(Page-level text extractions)
————————

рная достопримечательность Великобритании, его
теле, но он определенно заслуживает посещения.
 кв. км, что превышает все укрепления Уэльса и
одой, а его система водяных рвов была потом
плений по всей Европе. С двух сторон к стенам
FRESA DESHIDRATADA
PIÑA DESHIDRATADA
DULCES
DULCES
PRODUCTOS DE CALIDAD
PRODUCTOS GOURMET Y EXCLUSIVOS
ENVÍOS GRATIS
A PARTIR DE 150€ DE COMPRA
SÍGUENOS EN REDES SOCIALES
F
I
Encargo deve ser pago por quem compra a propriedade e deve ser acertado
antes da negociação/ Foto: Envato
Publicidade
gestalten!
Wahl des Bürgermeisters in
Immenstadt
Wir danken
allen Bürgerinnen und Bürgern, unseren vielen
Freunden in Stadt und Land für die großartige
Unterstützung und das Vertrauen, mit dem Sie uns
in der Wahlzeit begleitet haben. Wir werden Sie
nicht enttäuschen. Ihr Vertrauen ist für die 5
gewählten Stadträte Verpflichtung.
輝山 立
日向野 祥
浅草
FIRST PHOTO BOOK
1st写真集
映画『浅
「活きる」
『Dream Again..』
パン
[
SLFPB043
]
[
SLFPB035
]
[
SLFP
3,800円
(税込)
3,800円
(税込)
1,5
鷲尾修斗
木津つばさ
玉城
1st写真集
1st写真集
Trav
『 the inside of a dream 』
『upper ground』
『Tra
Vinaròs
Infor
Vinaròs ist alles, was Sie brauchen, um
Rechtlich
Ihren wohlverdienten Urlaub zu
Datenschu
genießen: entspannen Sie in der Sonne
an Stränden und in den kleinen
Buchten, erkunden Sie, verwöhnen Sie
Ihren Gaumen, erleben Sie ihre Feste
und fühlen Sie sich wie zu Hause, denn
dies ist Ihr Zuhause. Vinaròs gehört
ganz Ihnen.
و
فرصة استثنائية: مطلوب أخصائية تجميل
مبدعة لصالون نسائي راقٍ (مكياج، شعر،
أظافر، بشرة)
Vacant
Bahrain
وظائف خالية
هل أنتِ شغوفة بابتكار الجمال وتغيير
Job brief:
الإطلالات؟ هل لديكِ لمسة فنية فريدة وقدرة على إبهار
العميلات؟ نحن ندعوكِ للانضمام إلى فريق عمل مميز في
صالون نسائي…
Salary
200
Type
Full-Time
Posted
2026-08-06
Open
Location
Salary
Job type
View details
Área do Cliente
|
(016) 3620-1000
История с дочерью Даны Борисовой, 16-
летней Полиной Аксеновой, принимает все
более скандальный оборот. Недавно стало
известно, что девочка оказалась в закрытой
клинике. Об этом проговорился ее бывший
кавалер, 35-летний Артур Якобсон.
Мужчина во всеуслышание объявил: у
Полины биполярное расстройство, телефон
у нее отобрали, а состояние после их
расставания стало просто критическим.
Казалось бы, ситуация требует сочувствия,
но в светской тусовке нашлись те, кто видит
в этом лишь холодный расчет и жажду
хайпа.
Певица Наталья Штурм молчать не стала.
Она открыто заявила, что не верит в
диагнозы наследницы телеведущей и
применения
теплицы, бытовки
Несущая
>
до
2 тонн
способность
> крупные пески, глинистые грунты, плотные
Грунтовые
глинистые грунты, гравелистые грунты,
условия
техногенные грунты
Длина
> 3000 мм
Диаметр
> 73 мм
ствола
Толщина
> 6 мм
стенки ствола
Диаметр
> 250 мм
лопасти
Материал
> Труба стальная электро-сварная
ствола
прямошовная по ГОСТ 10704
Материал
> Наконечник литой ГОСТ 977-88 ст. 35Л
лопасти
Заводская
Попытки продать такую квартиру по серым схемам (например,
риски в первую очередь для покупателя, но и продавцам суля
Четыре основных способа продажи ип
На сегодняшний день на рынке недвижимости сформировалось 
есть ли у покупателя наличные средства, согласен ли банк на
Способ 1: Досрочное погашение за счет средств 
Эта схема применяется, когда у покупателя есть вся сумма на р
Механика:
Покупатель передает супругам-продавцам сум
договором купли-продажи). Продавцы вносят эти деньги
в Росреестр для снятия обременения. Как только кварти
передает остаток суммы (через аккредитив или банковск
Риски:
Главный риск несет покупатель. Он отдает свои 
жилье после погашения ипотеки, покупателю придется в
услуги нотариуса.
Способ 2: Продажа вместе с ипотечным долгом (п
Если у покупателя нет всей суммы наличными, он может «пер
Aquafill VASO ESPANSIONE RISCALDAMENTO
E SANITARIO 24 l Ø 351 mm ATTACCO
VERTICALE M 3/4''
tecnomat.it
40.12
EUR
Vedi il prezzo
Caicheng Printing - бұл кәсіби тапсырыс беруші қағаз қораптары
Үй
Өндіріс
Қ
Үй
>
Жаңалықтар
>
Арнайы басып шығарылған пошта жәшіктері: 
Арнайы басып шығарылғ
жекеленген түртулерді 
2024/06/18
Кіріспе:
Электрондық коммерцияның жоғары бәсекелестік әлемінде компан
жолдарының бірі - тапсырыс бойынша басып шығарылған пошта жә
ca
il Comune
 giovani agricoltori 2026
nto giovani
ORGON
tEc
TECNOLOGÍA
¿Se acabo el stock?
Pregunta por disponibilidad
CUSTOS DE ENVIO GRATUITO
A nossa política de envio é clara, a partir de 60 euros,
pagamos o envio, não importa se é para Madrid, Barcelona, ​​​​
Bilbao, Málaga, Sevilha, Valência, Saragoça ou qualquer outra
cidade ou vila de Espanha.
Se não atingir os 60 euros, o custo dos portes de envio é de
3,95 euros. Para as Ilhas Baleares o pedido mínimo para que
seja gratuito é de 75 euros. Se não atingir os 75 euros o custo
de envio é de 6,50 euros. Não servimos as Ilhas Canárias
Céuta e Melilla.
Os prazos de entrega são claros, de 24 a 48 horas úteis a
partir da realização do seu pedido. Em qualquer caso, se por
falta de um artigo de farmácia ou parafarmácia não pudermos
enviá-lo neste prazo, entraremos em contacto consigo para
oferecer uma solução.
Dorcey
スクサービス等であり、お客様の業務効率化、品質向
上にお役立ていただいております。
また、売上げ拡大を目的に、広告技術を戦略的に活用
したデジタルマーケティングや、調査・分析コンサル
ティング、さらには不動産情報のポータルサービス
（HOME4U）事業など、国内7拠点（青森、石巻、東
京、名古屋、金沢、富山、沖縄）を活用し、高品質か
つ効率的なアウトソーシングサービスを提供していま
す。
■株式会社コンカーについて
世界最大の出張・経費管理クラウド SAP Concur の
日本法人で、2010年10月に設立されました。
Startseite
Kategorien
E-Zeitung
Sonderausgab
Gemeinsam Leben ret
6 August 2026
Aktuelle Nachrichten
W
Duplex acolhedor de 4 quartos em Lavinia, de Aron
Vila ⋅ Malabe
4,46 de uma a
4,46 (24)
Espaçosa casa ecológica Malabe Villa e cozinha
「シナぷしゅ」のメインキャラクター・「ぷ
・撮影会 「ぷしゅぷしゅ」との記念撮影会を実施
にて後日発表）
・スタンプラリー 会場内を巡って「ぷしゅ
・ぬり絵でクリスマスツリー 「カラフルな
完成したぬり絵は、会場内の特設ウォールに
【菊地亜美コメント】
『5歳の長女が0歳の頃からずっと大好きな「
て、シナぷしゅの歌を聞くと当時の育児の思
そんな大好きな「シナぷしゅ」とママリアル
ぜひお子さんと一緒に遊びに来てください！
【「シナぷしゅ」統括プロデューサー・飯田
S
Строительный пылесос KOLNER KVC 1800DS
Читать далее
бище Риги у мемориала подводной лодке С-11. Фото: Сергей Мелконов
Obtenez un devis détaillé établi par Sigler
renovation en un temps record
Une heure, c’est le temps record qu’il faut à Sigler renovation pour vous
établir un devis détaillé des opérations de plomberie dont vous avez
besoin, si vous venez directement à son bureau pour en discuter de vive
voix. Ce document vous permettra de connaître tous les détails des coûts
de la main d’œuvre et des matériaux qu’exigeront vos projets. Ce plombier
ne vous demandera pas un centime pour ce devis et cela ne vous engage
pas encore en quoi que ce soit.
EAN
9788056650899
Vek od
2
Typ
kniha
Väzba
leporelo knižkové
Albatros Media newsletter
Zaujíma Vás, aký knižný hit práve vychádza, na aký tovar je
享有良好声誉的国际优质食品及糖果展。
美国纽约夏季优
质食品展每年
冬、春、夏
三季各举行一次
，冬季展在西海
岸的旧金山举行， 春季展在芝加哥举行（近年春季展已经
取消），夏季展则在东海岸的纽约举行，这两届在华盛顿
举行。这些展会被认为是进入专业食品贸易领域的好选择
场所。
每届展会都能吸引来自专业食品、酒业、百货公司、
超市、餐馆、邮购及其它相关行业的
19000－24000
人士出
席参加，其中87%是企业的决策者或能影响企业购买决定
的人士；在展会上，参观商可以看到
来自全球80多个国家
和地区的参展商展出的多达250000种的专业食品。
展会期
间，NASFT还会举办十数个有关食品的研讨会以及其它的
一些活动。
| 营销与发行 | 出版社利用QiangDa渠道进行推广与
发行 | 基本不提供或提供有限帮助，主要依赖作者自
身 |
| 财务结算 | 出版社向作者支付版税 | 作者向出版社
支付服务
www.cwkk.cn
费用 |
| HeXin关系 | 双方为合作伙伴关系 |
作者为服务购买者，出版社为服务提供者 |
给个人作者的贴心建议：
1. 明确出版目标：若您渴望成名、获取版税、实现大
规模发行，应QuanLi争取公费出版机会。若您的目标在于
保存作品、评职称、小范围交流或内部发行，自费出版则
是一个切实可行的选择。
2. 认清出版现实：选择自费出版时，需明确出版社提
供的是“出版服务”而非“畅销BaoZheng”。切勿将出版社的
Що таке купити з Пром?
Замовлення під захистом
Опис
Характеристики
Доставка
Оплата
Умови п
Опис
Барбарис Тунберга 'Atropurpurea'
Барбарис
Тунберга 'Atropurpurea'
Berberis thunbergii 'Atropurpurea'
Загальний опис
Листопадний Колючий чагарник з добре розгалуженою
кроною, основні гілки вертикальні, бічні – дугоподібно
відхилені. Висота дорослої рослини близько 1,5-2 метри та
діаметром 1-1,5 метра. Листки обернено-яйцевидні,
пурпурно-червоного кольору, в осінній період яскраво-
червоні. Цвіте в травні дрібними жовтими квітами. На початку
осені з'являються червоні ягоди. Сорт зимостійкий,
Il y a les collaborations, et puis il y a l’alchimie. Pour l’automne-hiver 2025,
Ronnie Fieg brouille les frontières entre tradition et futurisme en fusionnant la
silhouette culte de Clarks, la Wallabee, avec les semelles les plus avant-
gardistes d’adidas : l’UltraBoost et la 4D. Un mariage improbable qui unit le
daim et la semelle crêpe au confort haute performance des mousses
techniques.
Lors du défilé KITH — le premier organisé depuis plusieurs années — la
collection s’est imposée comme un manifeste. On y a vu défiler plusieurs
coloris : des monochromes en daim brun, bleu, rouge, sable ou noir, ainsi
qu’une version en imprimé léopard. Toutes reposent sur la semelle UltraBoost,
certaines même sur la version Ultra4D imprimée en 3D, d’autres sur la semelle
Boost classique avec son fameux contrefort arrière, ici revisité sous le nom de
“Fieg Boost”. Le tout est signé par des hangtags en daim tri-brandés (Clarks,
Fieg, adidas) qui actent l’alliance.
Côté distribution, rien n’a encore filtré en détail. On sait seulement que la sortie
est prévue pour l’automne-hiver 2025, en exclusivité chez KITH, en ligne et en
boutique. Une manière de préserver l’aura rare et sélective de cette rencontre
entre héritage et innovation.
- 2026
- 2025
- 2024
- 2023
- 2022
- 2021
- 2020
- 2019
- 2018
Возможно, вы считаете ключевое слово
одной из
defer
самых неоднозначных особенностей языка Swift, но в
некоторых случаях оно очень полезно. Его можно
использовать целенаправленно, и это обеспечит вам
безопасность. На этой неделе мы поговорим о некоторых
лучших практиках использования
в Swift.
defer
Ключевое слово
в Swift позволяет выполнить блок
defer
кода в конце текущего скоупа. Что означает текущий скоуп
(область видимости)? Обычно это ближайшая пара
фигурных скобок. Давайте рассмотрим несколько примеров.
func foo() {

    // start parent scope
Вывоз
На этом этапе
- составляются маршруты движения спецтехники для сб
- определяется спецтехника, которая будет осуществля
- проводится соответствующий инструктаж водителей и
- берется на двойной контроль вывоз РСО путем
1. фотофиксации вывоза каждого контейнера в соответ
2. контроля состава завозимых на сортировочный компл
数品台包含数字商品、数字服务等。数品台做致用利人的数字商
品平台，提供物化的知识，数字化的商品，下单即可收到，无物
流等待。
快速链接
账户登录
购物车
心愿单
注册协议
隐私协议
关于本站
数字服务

————————

▶ Exercise prompt
Only lines with the word "басып" go in the answer. Take them all from the entries above.

▶ Response area
Арнайы басып шығарылған пошта жәшіктері: 
Арнайы басып шығарылғ
жолдарының бірі - тапсырыс бойынша басып шығарылған пошта жә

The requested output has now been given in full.